La vida novelesca de Edward Jenner
Nora Bär
En estos días en que estamos pendientes del desarrollo de una vacuna que podría librarnos del coronavirus, viene bien recordar cómo surgió una de las estrategias más revolucionarias de la salud pública. Me encontré con un maravilloso relato de esta historia, que alterna el éxito y el fracaso por partes iguales, y de su descubridor, Edward Jenner, en Los diez mayores descubrimientos de la medicina (Paidós, 1999), de Meyer Friedman y Gerald Friedland.
Según estos autores, los primeros que concibieron la idea de provocar un episodio leve para impedir una enfermedad grave fueron sanadores chinos e indios que habían observado que, en la mayoría de los casos, los que se enfermaban de viruela quedaban inmunes. Trituraban una costra tomada de un sobreviviente e introducían ese polvo en la nariz de una persona. Lo llamaban “variolación”.
Jenner fue el octavo de nueve hijos y quedó huérfano a los cinco años. A los ocho, sus hermanos decidieron mandarlo a un internado gratuito, donde pronto vivió su primera epidemia de viruela y pasó por la variolación, que en esas épocas era precedida por sangrías, ayuno y purgas que dejaban a los pacientes sumamente debilitados. A los 13 se convirtió en aprendiz de un cirujano rural.
Es conocido que la vacunación se le ocurrió a partir de una anécdota que escuchó acerca de que las lecheras que se contagiaban la viruela vacuna (que en los humanos tiene manifestaciones leves) después no sufrían el cuadro grave. Pero antes de poder concretarla vivió dos años en Londres, donde se hizo muy amigo y colaborador de otro cirujano, John Hunter, al que ayudó a catalogar una colección de trece mil muestras anatómicas e hizo otros descubrimientos.

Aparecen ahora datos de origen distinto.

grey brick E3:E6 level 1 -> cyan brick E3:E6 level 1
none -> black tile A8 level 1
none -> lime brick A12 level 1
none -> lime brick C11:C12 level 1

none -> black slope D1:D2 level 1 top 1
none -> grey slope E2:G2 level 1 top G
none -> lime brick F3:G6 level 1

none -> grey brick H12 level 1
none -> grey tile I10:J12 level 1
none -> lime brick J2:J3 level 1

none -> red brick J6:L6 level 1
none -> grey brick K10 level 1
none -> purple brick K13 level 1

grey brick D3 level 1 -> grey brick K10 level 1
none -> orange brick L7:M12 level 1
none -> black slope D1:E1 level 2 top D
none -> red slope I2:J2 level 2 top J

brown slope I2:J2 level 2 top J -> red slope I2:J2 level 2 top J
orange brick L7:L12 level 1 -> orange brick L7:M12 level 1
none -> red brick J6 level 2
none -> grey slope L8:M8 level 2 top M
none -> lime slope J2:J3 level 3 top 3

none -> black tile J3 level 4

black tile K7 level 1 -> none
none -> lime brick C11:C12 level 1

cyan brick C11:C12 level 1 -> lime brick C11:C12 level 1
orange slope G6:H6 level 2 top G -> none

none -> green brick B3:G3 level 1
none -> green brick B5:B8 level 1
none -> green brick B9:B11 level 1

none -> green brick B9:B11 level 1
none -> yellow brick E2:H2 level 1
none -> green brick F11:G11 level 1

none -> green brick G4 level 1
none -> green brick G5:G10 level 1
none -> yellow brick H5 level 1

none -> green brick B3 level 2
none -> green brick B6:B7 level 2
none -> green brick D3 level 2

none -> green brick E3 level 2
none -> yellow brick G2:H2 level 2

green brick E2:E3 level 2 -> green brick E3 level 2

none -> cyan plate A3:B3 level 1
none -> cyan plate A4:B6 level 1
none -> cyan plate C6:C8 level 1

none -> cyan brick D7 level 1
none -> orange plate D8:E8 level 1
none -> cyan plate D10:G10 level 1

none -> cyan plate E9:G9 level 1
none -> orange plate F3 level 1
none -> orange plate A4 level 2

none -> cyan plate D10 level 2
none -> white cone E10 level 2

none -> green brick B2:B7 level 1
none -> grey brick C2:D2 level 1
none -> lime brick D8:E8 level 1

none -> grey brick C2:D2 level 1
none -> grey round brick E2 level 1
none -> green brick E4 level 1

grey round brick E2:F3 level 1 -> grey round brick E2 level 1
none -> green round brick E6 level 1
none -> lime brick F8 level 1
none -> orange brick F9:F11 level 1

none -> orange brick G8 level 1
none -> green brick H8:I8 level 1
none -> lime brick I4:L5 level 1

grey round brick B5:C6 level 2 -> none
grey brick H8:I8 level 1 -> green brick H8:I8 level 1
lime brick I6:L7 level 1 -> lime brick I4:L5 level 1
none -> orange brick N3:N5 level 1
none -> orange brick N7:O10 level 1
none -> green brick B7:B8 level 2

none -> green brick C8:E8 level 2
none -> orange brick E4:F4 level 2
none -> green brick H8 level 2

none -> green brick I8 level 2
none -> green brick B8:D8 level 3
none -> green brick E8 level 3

Ya de regreso en su pueblo natal, Berkeley, el 17 de diciembre de 1789, tomó muestras de las lesiones de viruela porcina de la niñera de sus vástagos y las inoculó a tres personas (su hijo, Edward, y dos mujeres que habían estado expuestas). Unas semanas más tarde, les inyectó la variedad humana y ninguno desarrolló síntomas. El ensayo fue histórico, pero aunque envió un detallado artículo a la Sociedad Médica de Gloucestershire,
El científico había jurado no enriquecerse con sus descubrimientos y se hundía en el quebranto
Nadie demostró interés en este avance. Años más tarde, repitió el experimento, pero mejor diseñado, en un chico de ocho años, James Phipps, con la viruela vacuna, y luego con ocho más, entre los cuales estaba otro de sus hijos, Robert.
Pero a pesar de los éxitos experimentales, la vacunación no fue aceptada por la academia. Envió un escrito a la Royal Society y su presidente lo rechazó aduciendo que “no debía arriesgar su reputación presentando a una entidad docta algo tan en desacuerdo con el conocimiento establecido”, escriben Friedman y Friedland.
Entre tanto, el científico, que había jurado no enriquecerse jamás con sus descubrimientos, se iba hundiendo en el quebranto económico. Solo pudo librarse de sus deudas después de batallar durante años para que se le otorgara un premio para recompensarlo por lo que había invertido en sus estudios. ¡Y hasta un trío de médicos aviesos intentaron atribuirse el mérito de sus hallazgos!
Pero Jenner no solo se dedicó a la vacunación. También descubrió que el “cuco” no construía nido propio, ni empollaba sus huevos, fue la primera persona de las islas británicas en fabricar un globo de hidrógeno para pasajeros y, realizando autopsias de personas que habían sufrido “angina de pecho”, halló la calcificación de las arterias coronarias y les atribuyó la causa de los ataques cardíacos. Excavó ruinas romanas, fue el primero en descubrir el fósil de un reptil marino en su país y hasta desentrañó el misterio de las aves migratorias. ¿Qué diría hoy al ver que la vacuna erradicó la viruela de la faz de la Tierra y su tecnología se perfeccionó a tal punto que bastaron unos meses para que tengamos más de 200 en desarrollo contra el SARS-COV-2?